Wednesday, October 27, 2010

Manhunter

(Michael Mann, USA, 1986)

The latest stop on my Mann retrospective. A thoroughly engrossing serial killer film, as well as a well-wrought story about obsession and identity. It's also incredibly visually rich. You can see a lot of the tropes of serial killer films getting their start with this picture - the psychological profiling, the arch-mastermind villain of Hannibal Lecktor, the evil misfit of Francis Dollarhyde - who is offered a near-miss shot at redemption. It's far more impressionistic and analytic than most of Mann's oeuvre, playing with subjectivity in a way that feels totally unique and comes across as pretty damn unsettling.
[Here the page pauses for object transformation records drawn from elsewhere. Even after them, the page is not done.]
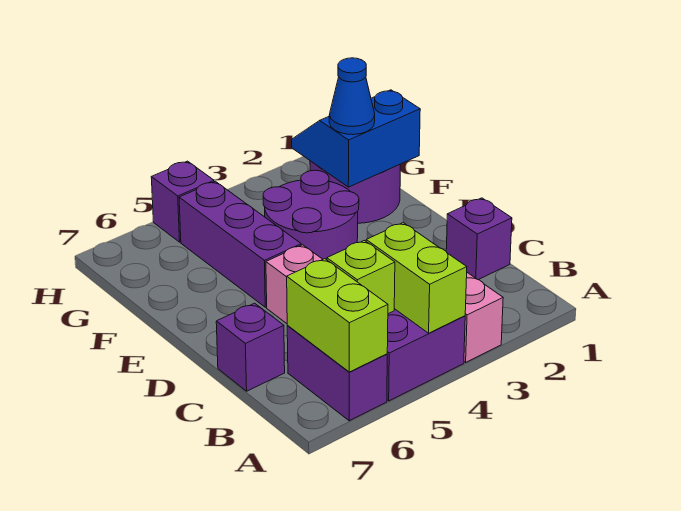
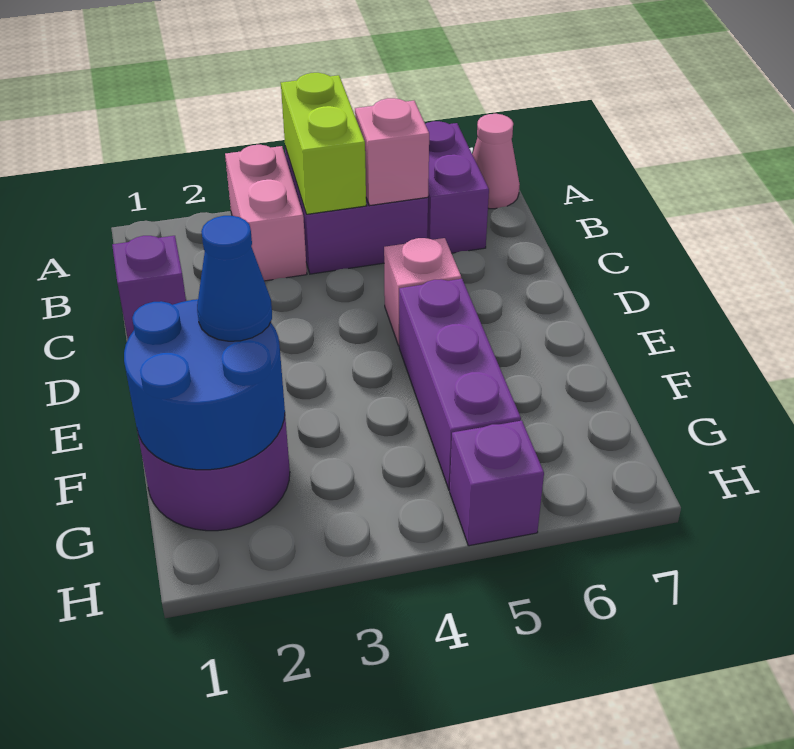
lime 1x2 brick [287,259,388,372] -> none
none -> pink 1x1 cone [472,114,520,209]
lime 1x1 brick [327,241,395,314] -> pink 1x1 brick [355,98,429,206]
purple 1x1 brick [216,303,285,391] -> none
purple 2x2 round brick [263,170,359,260] -> none
blue 2x2 slope [292,90,420,187] -> blue 2x2 round brick [124,299,285,470]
As usual, Mann has a tendency to overplay his hand in the atmosphere department, pushing some of the scenes too far into the stylistic and emotional stratosphere. But the overall impression is deeply affecting - a very scary and suspenseful movie. Philosophically, it doesn't delve as deeply as it could - another Mann limitation, but it does successfully toy with the opposition between the American ideals of Normal and Aberrant. This time, the criminal archetype is beyond the pale; we're talking pre-De Niro existential sexiness. Noonan's Dollarhyde is a portrayed as a monster, but due care is given to his potential for redemption, even if he never achieves it. This is in keeping with Mann's social and legal outsiders, who share a commonly tragic fate. The tragic paradox, for Mann's characters, is that they only feel truly alive while outside the trappings of the social contract, but they are always tempted to return to it, and this is the impulse that inevitably leads to their undoing. Mann's temptation is to Romanticize his characters, but ultimately he finds their fate tragic, not heroic. Here, the protagonist is the hero and the villain, with Dollarhyde being a kind of stand-in for the darker impulses he keeps well hidden when he's not chasing serial killers.